Unbeknownst to me, I began having flashbacks and feeling an acute sense of panic within the first two months after I was raped, but I was in such a state of shock at the same time that I didn’t even realize anything was different. Looking back on that time, it’s all a blur of uncertain memories plugged into a scattered timeframe.
It wasn’t obvious to me I was struggling because I didn’t feel unsafe all of the time. After all, I was still functioning, and once the initial sense of intense shock dissipated within the first three weeks, I thought I was back to normal. It took me several months to even recognize that my nightmares, hyperawareness and panic were all tied to the rape.

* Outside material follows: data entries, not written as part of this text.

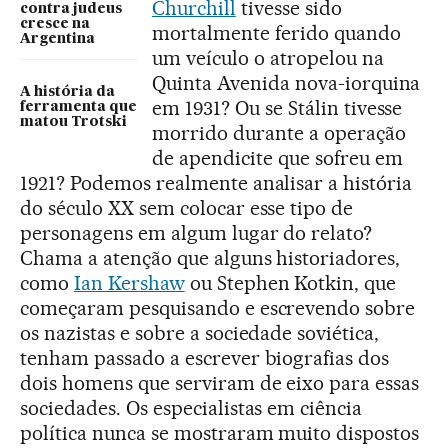
Churchill
tivesse sido
contra judeus
cresce na
mortalmente ferido quando
Argentina
um veículo o atropelou na
Quinta Avenida nova-iorquina
A história da
em 1931? Ou se Stálin tivesse
ferramenta que
matou Trotski
morrido durante a operação
de apendicite que sofreu em
1921? Podemos realmente analisar a história
do século XX sem colocar esse tipo de
personagens em algum lugar do relato?
Chama a atenção que alguns historiadores,
como
Ian Kershaw
ou Stephen Kotkin, que
começaram pesquisando e escrevendo sobre
os nazistas e sobre a sociedade soviética,
tenham passado a escrever biografias dos
dois homens que serviram de eixo para essas
sociedades. Os especialistas em ciência
política nunca se mostraram muito dispostos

Lacking a truly safe place to process the impact being raped had on me — not just mentally and emotionally, but physically — I felt pressure to stuff it down and act like nothing was wrong. I thought that no one would believe my story because the police dismissed it as false. Or because the official conclusion of the state of New Mexico that “no crime occurred” was clearly written in black and white in the letter they sent me telling me I was ineligible for counseling funds because “nothing happened.”
Some of the people closest to me engaged in victim-blaming. Not knowing how to process the blame directed at me by the detective, the state, the victim advocate and even my family and friends, I crumbled under the weight of it all.
Had any of those people known how to respond with more compassion, the outcome might have been immensely different. While I experienced plenty of blaming and shaming from all over the place, I also had support from other people, including friends and acquaintances who became closer friends in the year after I was raped.
Maybe if I’d been given even a few national resources by the victim advocate, I could have navigated my way to help long before I became suicidal. Maybe if I’d known sooner what the symptoms of PTSD were and had reassurance that I could work through whatever came up, I could have made more strides forward in the first year rather than drowning in a sea of confusion and pain.
My experience has shown me there is still a taboo around talking about rape and its aftermath. Most people don’t want to have such an uncomfortable conversation. But by not directly confronting these issues, we perpetuate myths and misinformation and continue to misplace blame on survivors. This misplaced blame directly contributed to my suicidal feelings because my truth was dismissed as a lie — or as my fault — so often and so widely.
If you or someone you know is struggling with any of these symptoms after a traumatic event, please know you are not alone and there are a lot of tools available to help you cope. You are not to blame if you are the victim of a crime, and your feelings — whatever they are — are all valid.